* EXERCISE DIRECTIONS *
For each line in the data below that holds "autobusů", return a copy.
┌──
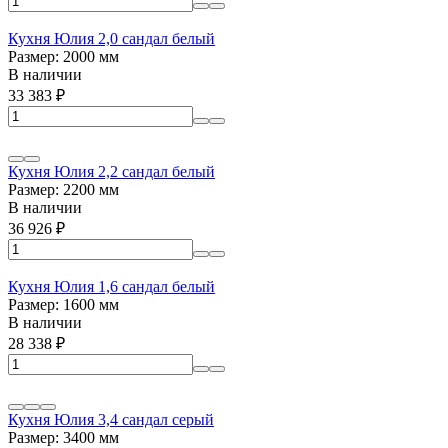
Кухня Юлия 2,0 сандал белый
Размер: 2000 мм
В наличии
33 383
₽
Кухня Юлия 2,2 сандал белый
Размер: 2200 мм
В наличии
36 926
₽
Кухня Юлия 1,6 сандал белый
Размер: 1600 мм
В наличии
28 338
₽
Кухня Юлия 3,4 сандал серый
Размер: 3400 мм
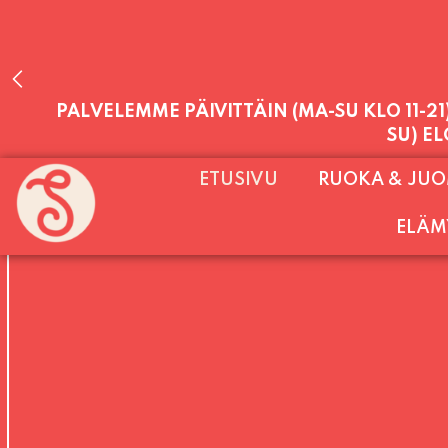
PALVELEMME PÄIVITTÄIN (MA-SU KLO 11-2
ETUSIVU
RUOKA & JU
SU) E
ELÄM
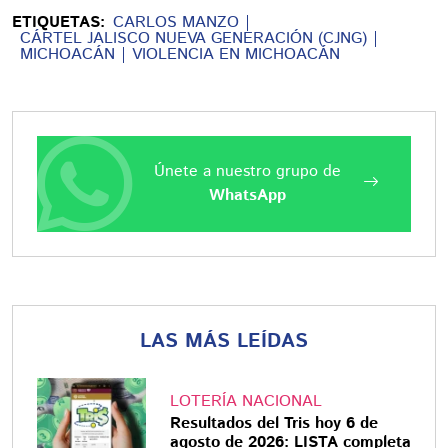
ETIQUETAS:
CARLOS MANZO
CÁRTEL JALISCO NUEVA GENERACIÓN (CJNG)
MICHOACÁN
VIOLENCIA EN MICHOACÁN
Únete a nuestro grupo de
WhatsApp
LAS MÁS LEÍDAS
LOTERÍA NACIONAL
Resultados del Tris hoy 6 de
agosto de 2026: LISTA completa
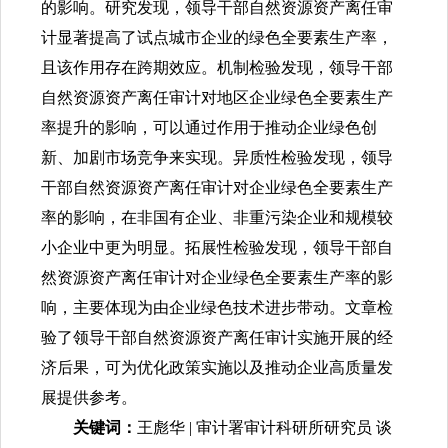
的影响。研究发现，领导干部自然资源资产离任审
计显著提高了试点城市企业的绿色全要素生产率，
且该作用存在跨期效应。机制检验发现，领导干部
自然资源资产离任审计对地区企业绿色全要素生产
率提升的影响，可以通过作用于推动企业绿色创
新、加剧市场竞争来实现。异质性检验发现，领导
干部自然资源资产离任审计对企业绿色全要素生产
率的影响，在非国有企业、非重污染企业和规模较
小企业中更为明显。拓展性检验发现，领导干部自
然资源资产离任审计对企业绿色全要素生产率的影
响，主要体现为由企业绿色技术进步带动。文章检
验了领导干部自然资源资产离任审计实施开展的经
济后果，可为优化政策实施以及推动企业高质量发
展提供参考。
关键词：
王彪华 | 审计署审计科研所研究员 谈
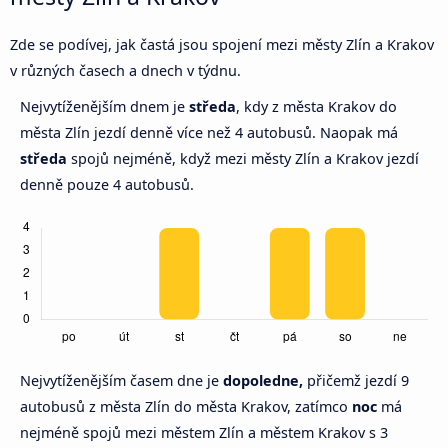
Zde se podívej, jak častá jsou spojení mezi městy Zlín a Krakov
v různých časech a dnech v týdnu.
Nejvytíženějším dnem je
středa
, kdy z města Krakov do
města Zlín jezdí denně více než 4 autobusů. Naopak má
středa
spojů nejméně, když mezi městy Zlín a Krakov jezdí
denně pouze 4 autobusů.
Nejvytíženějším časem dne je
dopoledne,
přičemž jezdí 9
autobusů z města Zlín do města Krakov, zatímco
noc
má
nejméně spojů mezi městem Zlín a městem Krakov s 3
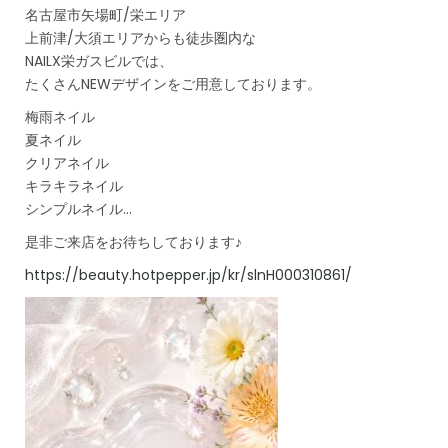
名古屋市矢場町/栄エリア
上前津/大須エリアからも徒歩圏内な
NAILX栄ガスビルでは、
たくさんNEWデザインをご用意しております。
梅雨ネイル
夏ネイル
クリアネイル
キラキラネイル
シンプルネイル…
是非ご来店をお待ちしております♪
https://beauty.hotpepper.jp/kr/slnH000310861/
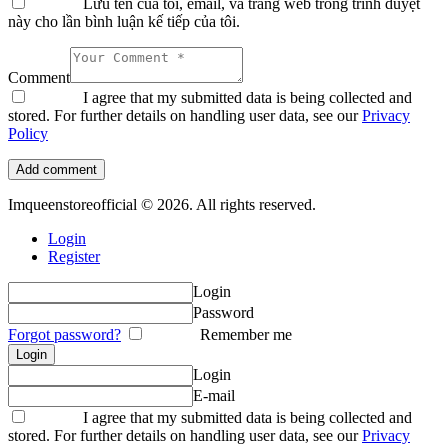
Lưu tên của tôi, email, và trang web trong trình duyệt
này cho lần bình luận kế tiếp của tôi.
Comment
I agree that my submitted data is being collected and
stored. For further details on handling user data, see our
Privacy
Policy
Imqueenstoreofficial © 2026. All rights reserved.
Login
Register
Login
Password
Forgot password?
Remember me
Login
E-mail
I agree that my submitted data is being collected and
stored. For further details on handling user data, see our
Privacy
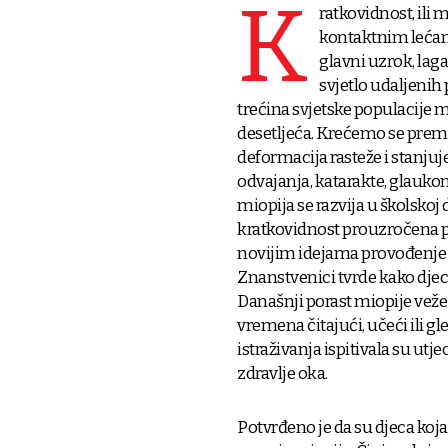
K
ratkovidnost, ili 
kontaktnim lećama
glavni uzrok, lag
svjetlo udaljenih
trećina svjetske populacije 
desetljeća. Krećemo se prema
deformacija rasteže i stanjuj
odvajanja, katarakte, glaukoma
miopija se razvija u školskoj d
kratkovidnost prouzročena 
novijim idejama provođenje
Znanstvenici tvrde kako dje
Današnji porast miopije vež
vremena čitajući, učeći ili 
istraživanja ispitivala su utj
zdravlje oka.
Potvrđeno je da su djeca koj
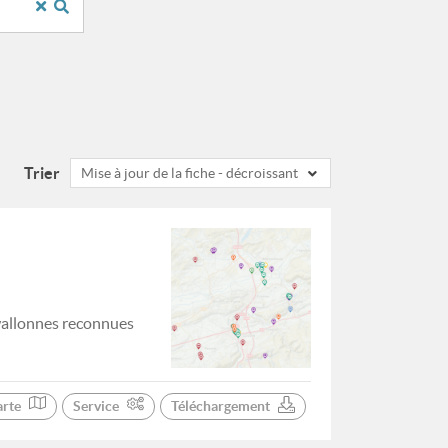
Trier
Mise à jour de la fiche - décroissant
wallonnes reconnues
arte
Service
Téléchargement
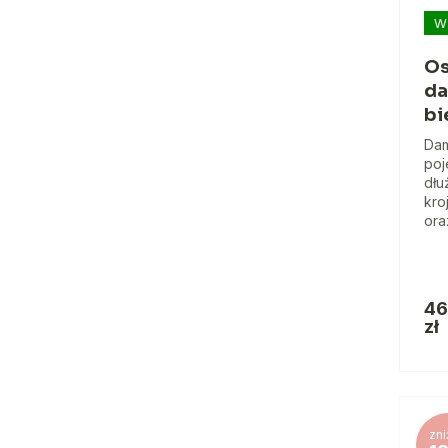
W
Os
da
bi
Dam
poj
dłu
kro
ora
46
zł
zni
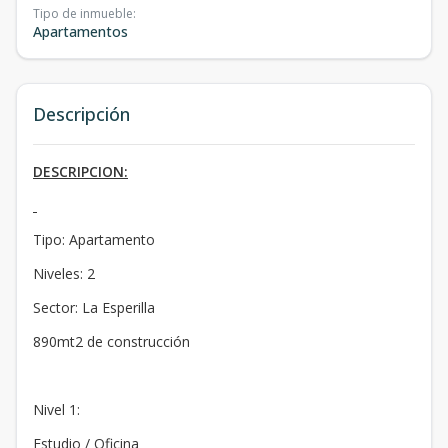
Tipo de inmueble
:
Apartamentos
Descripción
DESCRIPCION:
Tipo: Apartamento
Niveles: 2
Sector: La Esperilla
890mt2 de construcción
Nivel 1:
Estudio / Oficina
└──
┌──
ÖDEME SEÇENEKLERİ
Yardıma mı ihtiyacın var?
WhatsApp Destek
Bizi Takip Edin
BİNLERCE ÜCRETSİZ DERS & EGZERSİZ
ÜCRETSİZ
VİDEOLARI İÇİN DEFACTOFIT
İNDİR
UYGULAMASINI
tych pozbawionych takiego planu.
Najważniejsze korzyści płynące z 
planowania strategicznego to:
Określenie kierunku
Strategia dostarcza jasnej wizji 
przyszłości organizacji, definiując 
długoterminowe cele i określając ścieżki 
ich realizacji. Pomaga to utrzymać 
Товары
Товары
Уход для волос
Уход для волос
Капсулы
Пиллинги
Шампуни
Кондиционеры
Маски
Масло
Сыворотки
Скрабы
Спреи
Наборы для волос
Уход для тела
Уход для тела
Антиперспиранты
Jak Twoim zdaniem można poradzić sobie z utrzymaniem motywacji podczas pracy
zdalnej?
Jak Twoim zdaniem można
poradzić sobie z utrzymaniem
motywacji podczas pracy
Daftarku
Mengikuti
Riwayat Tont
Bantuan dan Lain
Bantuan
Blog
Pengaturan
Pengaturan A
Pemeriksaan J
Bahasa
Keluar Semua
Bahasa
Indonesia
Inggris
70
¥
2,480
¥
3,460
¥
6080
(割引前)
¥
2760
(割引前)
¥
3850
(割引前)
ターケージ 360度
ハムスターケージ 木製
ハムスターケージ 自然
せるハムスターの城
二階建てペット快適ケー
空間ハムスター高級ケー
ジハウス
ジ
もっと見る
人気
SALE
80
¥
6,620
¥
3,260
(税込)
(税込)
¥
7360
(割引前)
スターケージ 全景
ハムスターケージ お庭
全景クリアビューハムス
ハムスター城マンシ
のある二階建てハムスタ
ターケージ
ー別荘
└──
┌──
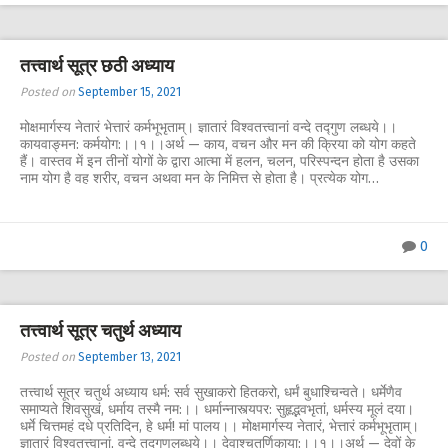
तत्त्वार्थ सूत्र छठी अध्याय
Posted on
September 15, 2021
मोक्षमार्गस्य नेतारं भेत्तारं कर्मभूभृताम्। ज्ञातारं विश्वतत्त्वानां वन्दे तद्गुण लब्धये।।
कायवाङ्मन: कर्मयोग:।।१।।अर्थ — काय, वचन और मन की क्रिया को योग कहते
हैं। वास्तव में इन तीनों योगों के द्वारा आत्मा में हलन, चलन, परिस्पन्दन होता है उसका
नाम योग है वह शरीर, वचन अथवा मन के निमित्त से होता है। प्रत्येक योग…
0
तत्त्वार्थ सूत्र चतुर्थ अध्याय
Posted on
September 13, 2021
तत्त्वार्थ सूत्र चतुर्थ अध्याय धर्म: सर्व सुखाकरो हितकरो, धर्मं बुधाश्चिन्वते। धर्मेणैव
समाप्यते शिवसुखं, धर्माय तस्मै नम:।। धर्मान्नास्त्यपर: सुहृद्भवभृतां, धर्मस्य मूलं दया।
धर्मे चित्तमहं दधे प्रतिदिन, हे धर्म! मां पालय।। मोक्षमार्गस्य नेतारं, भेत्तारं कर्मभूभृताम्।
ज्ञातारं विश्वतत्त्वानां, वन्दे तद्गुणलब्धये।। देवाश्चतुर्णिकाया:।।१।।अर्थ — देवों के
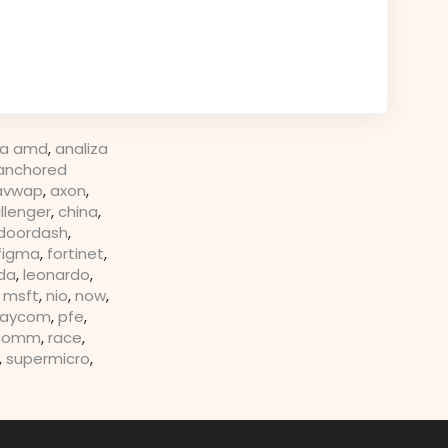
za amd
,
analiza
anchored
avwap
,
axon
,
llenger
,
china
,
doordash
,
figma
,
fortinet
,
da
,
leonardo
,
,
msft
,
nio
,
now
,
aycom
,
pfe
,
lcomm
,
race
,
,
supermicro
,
└──
* WRITTEN ANSWER *
města Zlín jezdí denně více než 4 autobusů. Naopak má
denně pouze 4 autobusů.
autobusů z města Zlín do města Krakov, zatímco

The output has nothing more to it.